Начал поспевать овес, и они устроились возле него. Кабаны проделали там широкие округлые туннели. Если овес по всему полю одинаковой высоты, то стрелять можно только на самой опушке, когда животные пересекут межу, но, к счастью, посреди поля на взгорке овес низкий, всего по колено. Здесь их хорошо будет видно.
— Сейчас я тебя проэкзаменую, — сказал Рудольф, пригласив Карлиса в свою комнату. — Сейчас тебе придется признаться, что ружье ты видишь впервые в жизни!
Рудольф достал из шкафа ружье, сунул в стволы по патрону, потом долго шарил в столе. Наконец нашел огарок свечи, расправил фитиль, зажег и прилепил на шкаф.

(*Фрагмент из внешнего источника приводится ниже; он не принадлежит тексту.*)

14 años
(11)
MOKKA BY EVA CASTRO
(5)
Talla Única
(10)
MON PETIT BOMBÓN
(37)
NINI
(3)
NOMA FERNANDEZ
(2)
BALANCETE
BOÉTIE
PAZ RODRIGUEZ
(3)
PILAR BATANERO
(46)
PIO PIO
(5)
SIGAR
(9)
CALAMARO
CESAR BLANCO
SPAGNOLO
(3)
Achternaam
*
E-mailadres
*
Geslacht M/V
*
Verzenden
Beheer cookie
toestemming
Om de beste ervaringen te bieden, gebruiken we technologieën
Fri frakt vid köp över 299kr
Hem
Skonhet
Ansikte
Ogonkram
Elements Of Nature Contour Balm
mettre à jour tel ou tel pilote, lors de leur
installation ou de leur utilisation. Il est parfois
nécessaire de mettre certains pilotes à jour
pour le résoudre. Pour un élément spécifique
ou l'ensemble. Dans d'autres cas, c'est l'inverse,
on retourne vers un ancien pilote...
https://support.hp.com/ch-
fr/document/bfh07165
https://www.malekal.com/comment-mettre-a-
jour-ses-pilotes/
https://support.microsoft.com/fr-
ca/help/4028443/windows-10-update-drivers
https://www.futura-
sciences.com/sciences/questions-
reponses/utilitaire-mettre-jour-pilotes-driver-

— Вот тебе ружье, и покажи, на что ты способен, — протянул он заряженное ружье Карлису.
— Давай... — Карлис спокойно взял ружье, спустил предохранитель и долго целился, ожидая, когда Рудольф удержит его своим криком. Но нет, не кричит. Карлис опустил ружье, многозначительно посмотрел на Рудольфа, потом быстро прицелился и выстрелил.
Выстрел оказался негромким, штукатурка нигде не посыпалась, свеча на шкафу продолжала гореть.

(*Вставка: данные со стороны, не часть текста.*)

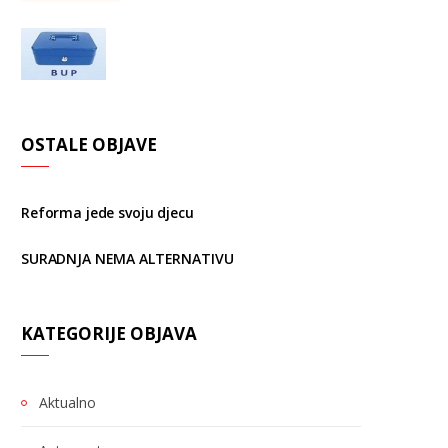
OSTALE OBJAVE
Reforma jede svoju djecu
SURADNJA NEMA ALTERNATIVU
KATEGORIJE OBJAVA
Aktualno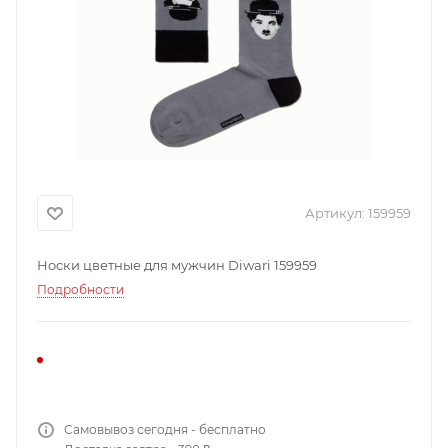
Артикул:
159959
Носки цветные для мужчин Diwari 159959
Подробности
Самовывоз сегодня - бесплатно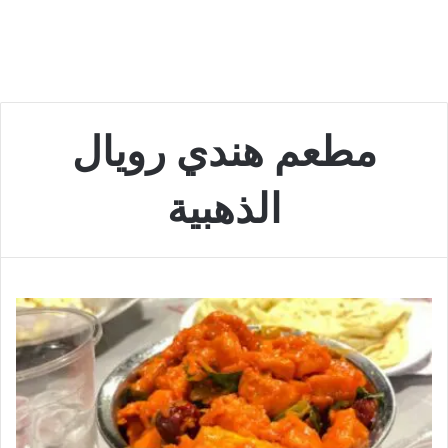
مطعم هندي رويال
الذهبية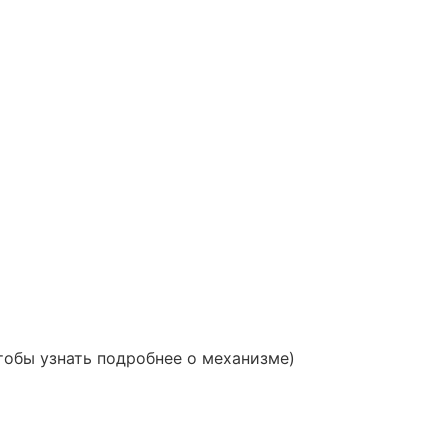
тобы узнать подробнее о механизме)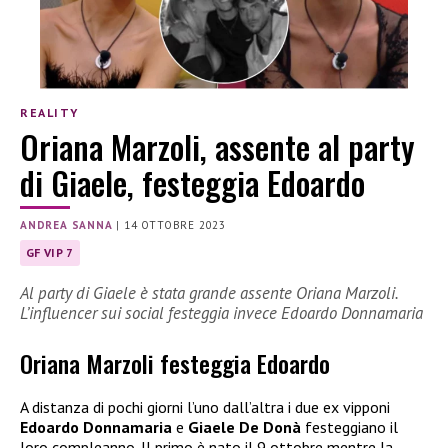
REALITY
Oriana Marzoli, assente al party
di Giaele, festeggia Edoardo
ANDREA SANNA
|
14 OTTOBRE 2023
GF VIP 7
Al party di Giaele è stata grande assente Oriana Marzoli.
L’influencer sui social festeggia invece Edoardo Donnamaria
Oriana Marzoli festeggia Edoardo
A distanza di pochi giorni l’uno dall’altra i due ex vipponi
Edoardo Donnamaria
e
Giaele De Donà
festeggiano il
loro compleanno. Il primo è nato il 9 ottobre mentre la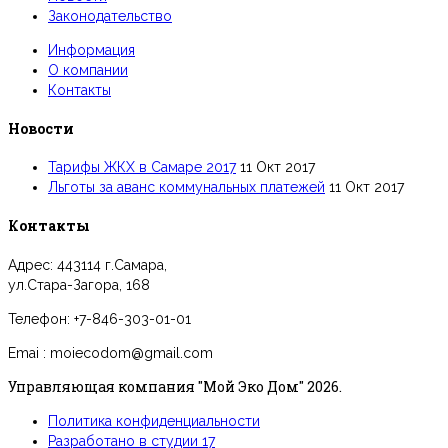
Законодательство
Информация
О компании
Контакты
Новости
Тарифы ЖКХ в Самаре 2017
11 Окт 2017
Льготы за аванс коммунальных платежей
11 Окт 2017
Контакты
Адрес: 443114 г.Самара,
ул.Стара-Загора, 168
Телефон: +7-846-303-01-01
Emai : moiecodom@gmail.com
Управляющая компания "Мой Эко Дом" 2026.
Политика конфиденциальности
Разработано в студии 17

— Промахнулся, дружок, — насмешливо сказал Рудольф, взял двустволку и выстрелил сам. Огарок погас, будто его задули. — Тренировка нужна. — И Рудольф дал ему еще патронов. По правде говоря, это были пустые гильзы с пистонами жевелло. — Вот так в цирке трюкачат. Красивая девушка ставит на голову зажженную свечу, а кавалер стреляет — и фук! потухло! Если бы он стрелял настоящими пулями, так ему бы то и дело пришлось хоронить хорошеньких блондинок, и дирекция этот трюк запретила бы, потому что практики возрождения красоток из мертвых в мире пока что не существует. Пали еще раз: если прицелишься точно — свеча обязательно погаснет! Весь трюк в колебании воздуха, ничего сложного нет... Ловкость глаза и никакого мошенства! Тебе надо серьезно потренироваться, потому что охотиться — печалить по животным, а убивать их. Лицензия у нас только одна, а пистонов жевелло пол-литровая банка.

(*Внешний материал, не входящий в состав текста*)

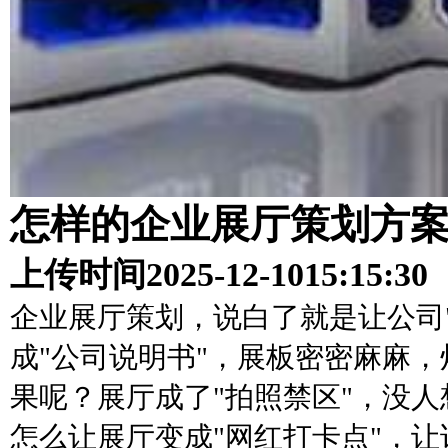
怎样的企业展厅策划方
上传时间
2025-12-10
15:15:30
企业展厅策划，说白了就是让公司
成"公司说明书"，展板密密麻麻
果呢？展厅成了"拍照禁区"，没
怎么让展厅变成"网红打卡点"，让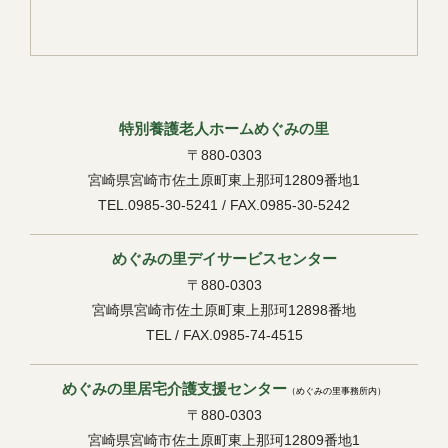
特別養護老人ホームめぐみの里
〒880-0303
宮崎県宮崎市佐土原町東上那珂12809番地1
TEL.0985-30-5241 / FAX.0985-30-5242
めぐみの里デイサービスセンター
〒880-0303
宮崎県宮崎市佐土原町東上那珂12898番地
TEL / FAX.0985-74-4515
めぐみの里居宅介護支援センター
（めぐみの里事務所内）
〒880-0303
宮崎県宮崎市佐土原町東上那珂12809番地1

Ружье принесло Карлису совсем новое, еще неизведанное чувство. Лежащий на коленях холодный металл придавал смелости — ему, Карлису, даровано право казнить или миловать. Если вначале он боялся, что не сможет выстрелить в зверя, то потом, свыкнувшись с ружьем, от всей души желал, чтобы из леса вышел какой-нибудь волк или енот, которого можно сразу уложить и к которому не надо испытывать жалости. И он не будет жалеть, он будет мужественным, он вскинет ружье и выстрелит. Если на опушку выходила косуля, он долго и тщательно целился под лопатку, чтобы привыкнуть видеть мушку на силуэте зверя, ловить место, куда должна ударить пуля, а когда мимо шествовал спокойный барсук, Карлис вел мушку за ним, пока видел его, так как Рудольф учил, что, стреляя по идущему зверю, надо ружье вести за ним.
Чувство это бывает у каждого охотника, когда он впервые берет в руки оружие, но оно проходит, когда к оружию привыкаешь, когда знаешь, на что оно способно, когда в сознании «убивать» и «охотиться» уже не смешиваются, а стоят, не соединяясь, на своих местах. Так по птице бьют только по летящей, а по косуле — только по бегущей. Так свыкаются с предоставленной властью, когда ясно понимают, какую ответственность она возлагает.
ГЛАВА ЧЕТВЕРТАЯ
— Нам надо немного побеседовать, — сказал Конрад старушке.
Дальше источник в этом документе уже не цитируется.